■ **What you are asked to do**:
Update the records below so that every instance of "dist" becomes "distance", leaving all other text unchanged.

■ **Information shown**:
- - -

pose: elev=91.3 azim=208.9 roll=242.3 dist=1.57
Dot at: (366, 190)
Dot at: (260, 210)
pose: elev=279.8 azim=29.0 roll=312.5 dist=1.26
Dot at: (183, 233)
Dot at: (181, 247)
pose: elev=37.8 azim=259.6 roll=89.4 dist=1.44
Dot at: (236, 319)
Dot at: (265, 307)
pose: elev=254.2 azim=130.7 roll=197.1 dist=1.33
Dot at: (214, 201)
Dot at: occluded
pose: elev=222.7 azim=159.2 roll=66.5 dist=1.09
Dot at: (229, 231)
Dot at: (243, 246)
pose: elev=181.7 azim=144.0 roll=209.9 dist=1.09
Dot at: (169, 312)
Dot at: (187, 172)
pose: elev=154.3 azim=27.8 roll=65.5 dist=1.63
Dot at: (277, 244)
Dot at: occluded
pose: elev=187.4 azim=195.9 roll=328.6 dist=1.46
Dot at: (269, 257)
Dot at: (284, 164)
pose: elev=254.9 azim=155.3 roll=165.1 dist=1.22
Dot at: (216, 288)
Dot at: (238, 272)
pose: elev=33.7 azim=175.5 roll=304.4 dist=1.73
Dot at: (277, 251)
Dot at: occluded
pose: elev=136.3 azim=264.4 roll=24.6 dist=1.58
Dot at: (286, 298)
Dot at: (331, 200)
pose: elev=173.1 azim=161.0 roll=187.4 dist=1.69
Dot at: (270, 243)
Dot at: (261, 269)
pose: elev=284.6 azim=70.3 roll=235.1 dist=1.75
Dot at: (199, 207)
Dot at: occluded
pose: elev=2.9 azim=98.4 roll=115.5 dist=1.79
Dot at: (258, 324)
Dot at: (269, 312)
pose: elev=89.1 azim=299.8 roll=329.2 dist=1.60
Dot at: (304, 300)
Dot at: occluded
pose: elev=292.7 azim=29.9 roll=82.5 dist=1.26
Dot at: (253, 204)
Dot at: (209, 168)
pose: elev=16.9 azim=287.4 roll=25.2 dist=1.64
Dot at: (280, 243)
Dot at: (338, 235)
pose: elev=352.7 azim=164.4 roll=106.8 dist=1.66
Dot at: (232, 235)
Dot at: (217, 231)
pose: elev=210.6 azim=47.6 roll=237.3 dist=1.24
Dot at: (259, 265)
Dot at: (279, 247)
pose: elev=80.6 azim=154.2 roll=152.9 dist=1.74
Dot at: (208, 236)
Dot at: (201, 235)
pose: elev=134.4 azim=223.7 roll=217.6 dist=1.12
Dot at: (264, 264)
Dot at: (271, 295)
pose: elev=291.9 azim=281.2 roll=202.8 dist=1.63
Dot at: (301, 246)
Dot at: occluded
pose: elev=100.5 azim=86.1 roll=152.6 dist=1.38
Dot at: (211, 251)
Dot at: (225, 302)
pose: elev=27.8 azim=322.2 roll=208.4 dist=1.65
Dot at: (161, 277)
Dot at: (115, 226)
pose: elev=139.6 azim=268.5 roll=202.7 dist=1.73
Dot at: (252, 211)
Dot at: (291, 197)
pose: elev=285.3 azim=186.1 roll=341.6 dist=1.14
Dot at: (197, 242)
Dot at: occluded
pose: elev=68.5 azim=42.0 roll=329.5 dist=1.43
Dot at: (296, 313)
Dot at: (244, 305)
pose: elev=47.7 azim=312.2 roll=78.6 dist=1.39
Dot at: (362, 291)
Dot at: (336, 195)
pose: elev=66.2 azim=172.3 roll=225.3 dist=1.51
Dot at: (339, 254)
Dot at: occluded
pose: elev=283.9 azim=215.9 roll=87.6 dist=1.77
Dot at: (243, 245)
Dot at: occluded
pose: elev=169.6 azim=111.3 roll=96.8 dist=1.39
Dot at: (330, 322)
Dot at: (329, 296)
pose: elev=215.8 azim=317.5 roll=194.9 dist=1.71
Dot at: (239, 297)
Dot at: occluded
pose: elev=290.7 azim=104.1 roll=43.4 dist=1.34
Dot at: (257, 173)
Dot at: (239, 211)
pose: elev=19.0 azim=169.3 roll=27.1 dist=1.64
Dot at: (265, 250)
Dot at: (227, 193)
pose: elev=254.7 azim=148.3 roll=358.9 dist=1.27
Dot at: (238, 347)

- - -

■ **Written solution**:
pose: elev=91.3 azim=208.9 roll=242.3 distance=1.57
Dot at: (366, 190)
Dot at: (260, 210)
pose: elev=279.8 azim=29.0 roll=312.5 distance=1.26
Dot at: (183, 233)
Dot at: (181, 247)
pose: elev=37.8 azim=259.6 roll=89.4 distance=1.44
Dot at: (236, 319)
Dot at: (265, 307)
pose: elev=254.2 azim=130.7 roll=197.1 distance=1.33
Dot at: (214, 201)
Dot at: occluded
pose: elev=222.7 azim=159.2 roll=66.5 distance=1.09
Dot at: (229, 231)
Dot at: (243, 246)
pose: elev=181.7 azim=144.0 roll=209.9 distance=1.09
Dot at: (169, 312)
Dot at: (187, 172)
pose: elev=154.3 azim=27.8 roll=65.5 distance=1.63
Dot at: (277, 244)
Dot at: occluded
pose: elev=187.4 azim=195.9 roll=328.6 distance=1.46
Dot at: (269, 257)
Dot at: (284, 164)
pose: elev=254.9 azim=155.3 roll=165.1 distance=1.22
Dot at: (216, 288)
Dot at: (238, 272)
pose: elev=33.7 azim=175.5 roll=304.4 distance=1.73
Dot at: (277, 251)
Dot at: occluded
pose: elev=136.3 azim=264.4 roll=24.6 distance=1.58
Dot at: (286, 298)
Dot at: (331, 200)
pose: elev=173.1 azim=161.0 roll=187.4 distance=1.69
Dot at: (270, 243)
Dot at: (261, 269)
pose: elev=284.6 azim=70.3 roll=235.1 distance=1.75
Dot at: (199, 207)
Dot at: occluded
pose: elev=2.9 azim=98.4 roll=115.5 distance=1.79
Dot at: (258, 324)
Dot at: (269, 312)
pose: elev=89.1 azim=299.8 roll=329.2 distance=1.60
Dot at: (304, 300)
Dot at: occluded
pose: elev=292.7 azim=29.9 roll=82.5 distance=1.26
Dot at: (253, 204)
Dot at: (209, 168)
pose: elev=16.9 azim=287.4 roll=25.2 distance=1.64
Dot at: (280, 243)
Dot at: (338, 235)
pose: elev=352.7 azim=164.4 roll=106.8 distance=1.66
Dot at: (232, 235)
Dot at: (217, 231)
pose: elev=210.6 azim=47.6 roll=237.3 distance=1.24
Dot at: (259, 265)
Dot at: (279, 247)
pose: elev=80.6 azim=154.2 roll=152.9 distance=1.74
Dot at: (208, 236)
Dot at: (201, 235)
pose: elev=134.4 azim=223.7 roll=217.6 distance=1.12
Dot at: (264, 264)
Dot at: (271, 295)
pose: elev=291.9 azim=281.2 roll=202.8 distance=1.63
Dot at: (301, 246)
Dot at: occluded
pose: elev=100.5 azim=86.1 roll=152.6 distance=1.38
Dot at: (211, 251)
Dot at: (225, 302)
pose: elev=27.8 azim=322.2 roll=208.4 distance=1.65
Dot at: (161, 277)
Dot at: (115, 226)
pose: elev=139.6 azim=268.5 roll=202.7 distance=1.73
Dot at: (252, 211)
Dot at: (291, 197)
pose: elev=285.3 azim=186.1 roll=341.6 distance=1.14
Dot at: (197, 242)
Dot at: occluded
pose: elev=68.5 azim=42.0 roll=329.5 distance=1.43
Dot at: (296, 313)
Dot at: (244, 305)
pose: elev=47.7 azim=312.2 roll=78.6 distance=1.39
Dot at: (362, 291)
Dot at: (336, 195)
pose: elev=66.2 azim=172.3 roll=225.3 distance=1.51
Dot at: (339, 254)
Dot at: occluded
pose: elev=283.9 azim=215.9 roll=87.6 distance=1.77
Dot at: (243, 245)
Dot at: occluded
pose: elev=169.6 azim=111.3 roll=96.8 distance=1.39
Dot at: (330, 322)
Dot at: (329, 296)
pose: elev=215.8 azim=317.5 roll=194.9 distance=1.71
Dot at: (239, 297)
Dot at: occluded
pose: elev=290.7 azim=104.1 roll=43.4 distance=1.34
Dot at: (257, 173)
Dot at: (239, 211)
pose: elev=19.0 azim=169.3 roll=27.1 distance=1.64
Dot at: (265, 250)
Dot at: (227, 193)
pose: elev=254.7 azim=148.3 roll=358.9 distance=1.27
Dot at: (238, 347)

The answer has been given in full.